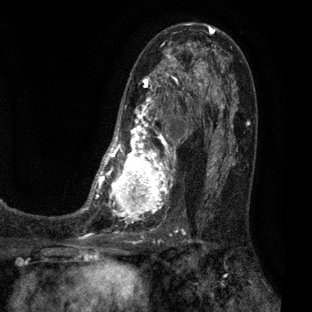
Breast MRI (dynamic contrast-enhanced), one axial slice; slice 38 of 80 in the series (ordered by position); cropped to one breast; dynamic contrast-enhanced series, time point 2 of 7 at this slice position (early post-contrast); 3 T; TE 2.1 ms, TR 5 ms; 2 mm slice thickness; 312 × 312 image matrix. Female patient.
Outlined on this slice (semi-automatic segmentation, software-assisted and operator-edited):
- enhancing-tissue mask used for the functional tumour volume (all voxels passing the contrast-enhancement thresholds inside the analysis volume; usually the tumour): box from (x=83, y=32) to (x=209, y=221) px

========

AIM OF THE TASK:
Scan the material above for the word "this", and copy every line in which it is found.

TASK ANSWER:
Breast MRI (dynamic contrast-enhanced), one axial slice; slice 38 of 80 in the series (ordered by position); cropped to one breast; dynamic contrast-enhanced series, time point 2 of 7 at this slice position (early post-contrast); 3 T; TE 2.1 ms, TR 5 ms; 2 mm slice thickness; 312 × 312 image matrix. Female patient.
Outlined on this slice (semi-automatic segmentation, software-assisted and operator-edited):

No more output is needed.